HOW TO COMPLETE THIS TASK: Retype the data exactly, leaving nothing out.

EXTRACTED RECORDS:

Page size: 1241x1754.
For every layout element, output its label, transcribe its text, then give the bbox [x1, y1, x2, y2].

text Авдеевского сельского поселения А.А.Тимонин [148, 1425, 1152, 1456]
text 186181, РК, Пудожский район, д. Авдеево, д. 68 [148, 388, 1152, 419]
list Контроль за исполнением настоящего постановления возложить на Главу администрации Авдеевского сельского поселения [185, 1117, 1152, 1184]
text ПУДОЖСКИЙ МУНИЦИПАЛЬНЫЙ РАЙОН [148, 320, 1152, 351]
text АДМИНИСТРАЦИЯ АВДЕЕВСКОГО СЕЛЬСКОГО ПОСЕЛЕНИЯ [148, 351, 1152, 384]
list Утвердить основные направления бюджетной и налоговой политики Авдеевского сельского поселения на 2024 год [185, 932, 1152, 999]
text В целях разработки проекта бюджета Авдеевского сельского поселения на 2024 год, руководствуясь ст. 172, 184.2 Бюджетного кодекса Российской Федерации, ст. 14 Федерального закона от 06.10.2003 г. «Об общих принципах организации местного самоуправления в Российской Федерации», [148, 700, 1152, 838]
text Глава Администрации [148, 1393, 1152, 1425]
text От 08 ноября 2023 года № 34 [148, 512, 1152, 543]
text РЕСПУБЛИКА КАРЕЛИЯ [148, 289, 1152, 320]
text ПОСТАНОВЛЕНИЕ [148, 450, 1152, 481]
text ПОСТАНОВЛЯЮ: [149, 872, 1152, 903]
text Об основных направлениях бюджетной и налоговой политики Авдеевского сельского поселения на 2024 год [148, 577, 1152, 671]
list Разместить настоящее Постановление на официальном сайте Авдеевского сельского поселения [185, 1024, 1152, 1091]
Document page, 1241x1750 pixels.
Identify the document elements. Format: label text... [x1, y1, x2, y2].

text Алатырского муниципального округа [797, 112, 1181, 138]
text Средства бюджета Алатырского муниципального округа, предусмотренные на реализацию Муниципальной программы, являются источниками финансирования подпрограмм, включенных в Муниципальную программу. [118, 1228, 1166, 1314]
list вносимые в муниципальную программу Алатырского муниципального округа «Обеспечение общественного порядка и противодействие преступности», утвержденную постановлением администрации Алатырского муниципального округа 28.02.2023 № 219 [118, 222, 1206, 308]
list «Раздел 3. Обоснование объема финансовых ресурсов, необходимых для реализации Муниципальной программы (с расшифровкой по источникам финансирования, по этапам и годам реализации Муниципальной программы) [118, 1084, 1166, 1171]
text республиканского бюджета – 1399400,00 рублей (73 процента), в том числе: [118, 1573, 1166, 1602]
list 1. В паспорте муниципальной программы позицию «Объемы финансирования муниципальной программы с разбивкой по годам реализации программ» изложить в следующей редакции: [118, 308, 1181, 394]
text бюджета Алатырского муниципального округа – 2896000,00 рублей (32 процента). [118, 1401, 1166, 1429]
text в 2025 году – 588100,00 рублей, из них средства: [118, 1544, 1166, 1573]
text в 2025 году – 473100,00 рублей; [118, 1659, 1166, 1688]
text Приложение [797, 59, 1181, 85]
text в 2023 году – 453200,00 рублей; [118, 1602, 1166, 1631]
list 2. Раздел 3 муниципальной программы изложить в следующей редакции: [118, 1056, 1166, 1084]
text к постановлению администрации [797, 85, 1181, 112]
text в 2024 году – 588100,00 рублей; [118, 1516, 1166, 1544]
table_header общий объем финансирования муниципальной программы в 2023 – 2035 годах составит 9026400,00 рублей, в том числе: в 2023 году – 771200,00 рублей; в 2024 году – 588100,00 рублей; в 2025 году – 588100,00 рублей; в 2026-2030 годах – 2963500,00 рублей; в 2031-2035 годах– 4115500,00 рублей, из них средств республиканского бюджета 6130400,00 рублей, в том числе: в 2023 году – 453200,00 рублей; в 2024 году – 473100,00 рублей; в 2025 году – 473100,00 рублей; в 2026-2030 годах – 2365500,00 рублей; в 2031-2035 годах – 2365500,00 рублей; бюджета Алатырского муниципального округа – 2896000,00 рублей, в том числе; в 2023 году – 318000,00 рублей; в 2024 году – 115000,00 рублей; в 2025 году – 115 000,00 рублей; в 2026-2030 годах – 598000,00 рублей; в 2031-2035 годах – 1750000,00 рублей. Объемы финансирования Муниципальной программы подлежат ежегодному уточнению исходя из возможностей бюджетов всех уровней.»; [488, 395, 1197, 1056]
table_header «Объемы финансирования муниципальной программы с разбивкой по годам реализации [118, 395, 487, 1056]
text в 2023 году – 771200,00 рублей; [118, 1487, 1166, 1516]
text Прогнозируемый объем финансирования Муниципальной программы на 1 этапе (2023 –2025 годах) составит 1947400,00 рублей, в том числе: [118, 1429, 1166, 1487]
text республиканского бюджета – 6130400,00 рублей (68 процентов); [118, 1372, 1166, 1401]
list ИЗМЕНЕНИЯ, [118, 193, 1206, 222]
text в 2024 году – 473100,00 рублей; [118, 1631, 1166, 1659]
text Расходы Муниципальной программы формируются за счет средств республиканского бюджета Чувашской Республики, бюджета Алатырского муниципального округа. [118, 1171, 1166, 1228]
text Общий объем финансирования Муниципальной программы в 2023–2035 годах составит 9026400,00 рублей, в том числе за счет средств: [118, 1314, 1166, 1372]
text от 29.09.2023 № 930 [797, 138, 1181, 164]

SOLUTION FOR THIS TASK:
Page size: 1241x1754.
For every layout element, output its label, transcribe its text, then give the bbox [x1, y1, x2, y2].

text Авдеевского сельского поселения А.А.Тимонин [148, 1425, 1152, 1456]
text 186181, РК, Пудожский район, д. Авдеево, д. 68 [148, 388, 1152, 419]
list Контроль за исполнением настоящего постановления возложить на Главу администрации Авдеевского сельского поселения [185, 1117, 1152, 1184]
text ПУДОЖСКИЙ МУНИЦИПАЛЬНЫЙ РАЙОН [148, 320, 1152, 351]
text АДМИНИСТРАЦИЯ АВДЕЕВСКОГО СЕЛЬСКОГО ПОСЕЛЕНИЯ [148, 351, 1152, 384]
list Утвердить основные направления бюджетной и налоговой политики Авдеевского сельского поселения на 2024 год [185, 932, 1152, 999]
text В целях разработки проекта бюджета Авдеевского сельского поселения на 2024 год, руководствуясь ст. 172, 184.2 Бюджетного кодекса Российской Федерации, ст. 14 Федерального закона от 06.10.2003 г. «Об общих принципах организации местного самоуправления в Российской Федерации», [148, 700, 1152, 838]
text Глава Администрации [148, 1393, 1152, 1425]
text От 08 ноября 2023 года № 34 [148, 512, 1152, 543]
text РЕСПУБЛИКА КАРЕЛИЯ [148, 289, 1152, 320]
text ПОСТАНОВЛЕНИЕ [148, 450, 1152, 481]
text ПОСТАНОВЛЯЮ: [149, 872, 1152, 903]
text Об основных направлениях бюджетной и налоговой политики Авдеевского сельского поселения на 2024 год [148, 577, 1152, 671]
list Разместить настоящее Постановление на официальном сайте Авдеевского сельского поселения [185, 1024, 1152, 1091]
Document page, 1241x1750 pixels.
Identify the document elements. Format: label text... [x1, y1, x2, y2].

text Алатырского муниципального округа [797, 112, 1181, 138]
text Средства бюджета Алатырского муниципального округа, предусмотренные на реализацию Муниципальной программы, являются источниками финансирования подпрограмм, включенных в Муниципальную программу. [118, 1228, 1166, 1314]
list вносимые в муниципальную программу Алатырского муниципального округа «Обеспечение общественного порядка и противодействие преступности», утвержденную постановлением администрации Алатырского муниципального округа 28.02.2023 № 219 [118, 222, 1206, 308]
list «Раздел 3. Обоснование объема финансовых ресурсов, необходимых для реализации Муниципальной программы (с расшифровкой по источникам финансирования, по этапам и годам реализации Муниципальной программы) [118, 1084, 1166, 1171]
text республиканского бюджета – 1399400,00 рублей (73 процента), в том числе: [118, 1573, 1166, 1602]
list 1. В паспорте муниципальной программы позицию «Объемы финансирования муниципальной программы с разбивкой по годам реализации программ» изложить в следующей редакции: [118, 308, 1181, 394]
text бюджета Алатырского муниципального округа – 2896000,00 рублей (32 процента). [118, 1401, 1166, 1429]
text в 2025 году – 588100,00 рублей, из них средства: [118, 1544, 1166, 1573]
text в 2025 году – 473100,00 рублей; [118, 1659, 1166, 1688]
text Приложение [797, 59, 1181, 85]
text в 2023 году – 453200,00 рублей; [118, 1602, 1166, 1631]
list 2. Раздел 3 муниципальной программы изложить в следующей редакции: [118, 1056, 1166, 1084]
text к постановлению администрации [797, 85, 1181, 112]
text в 2024 году – 588100,00 рублей; [118, 1516, 1166, 1544]
table_header общий объем финансирования муниципальной программы в 2023 – 2035 годах составит 9026400,00 рублей, в том числе: в 2023 году – 771200,00 рублей; в 2024 году – 588100,00 рублей; в 2025 году – 588100,00 рублей; в 2026-2030 годах – 2963500,00 рублей; в 2031-2035 годах– 4115500,00 рублей, из них средств республиканского бюджета 6130400,00 рублей, в том числе: в 2023 году – 453200,00 рублей; в 2024 году – 473100,00 рублей; в 2025 году – 473100,00 рублей; в 2026-2030 годах – 2365500,00 рублей; в 2031-2035 годах – 2365500,00 рублей; бюджета Алатырского муниципального округа – 2896000,00 рублей, в том числе; в 2023 году – 318000,00 рублей; в 2024 году – 115000,00 рублей; в 2025 году – 115 000,00 рублей; в 2026-2030 годах – 598000,00 рублей; в 2031-2035 годах – 1750000,00 рублей. Объемы финансирования Муниципальной программы подлежат ежегодному уточнению исходя из возможностей бюджетов всех уровней.»; [488, 395, 1197, 1056]
table_header «Объемы финансирования муниципальной программы с разбивкой по годам реализации [118, 395, 487, 1056]
text в 2023 году – 771200,00 рублей; [118, 1487, 1166, 1516]
text Прогнозируемый объем финансирования Муниципальной программы на 1 этапе (2023 –2025 годах) составит 1947400,00 рублей, в том числе: [118, 1429, 1166, 1487]
text республиканского бюджета – 6130400,00 рублей (68 процентов); [118, 1372, 1166, 1401]
list ИЗМЕНЕНИЯ, [118, 193, 1206, 222]
text в 2024 году – 473100,00 рублей; [118, 1631, 1166, 1659]
text Расходы Муниципальной программы формируются за счет средств республиканского бюджета Чувашской Республики, бюджета Алатырского муниципального округа. [118, 1171, 1166, 1228]
text Общий объем финансирования Муниципальной программы в 2023–2035 годах составит 9026400,00 рублей, в том числе за счет средств: [118, 1314, 1166, 1372]
text от 29.09.2023 № 930 [797, 138, 1181, 164]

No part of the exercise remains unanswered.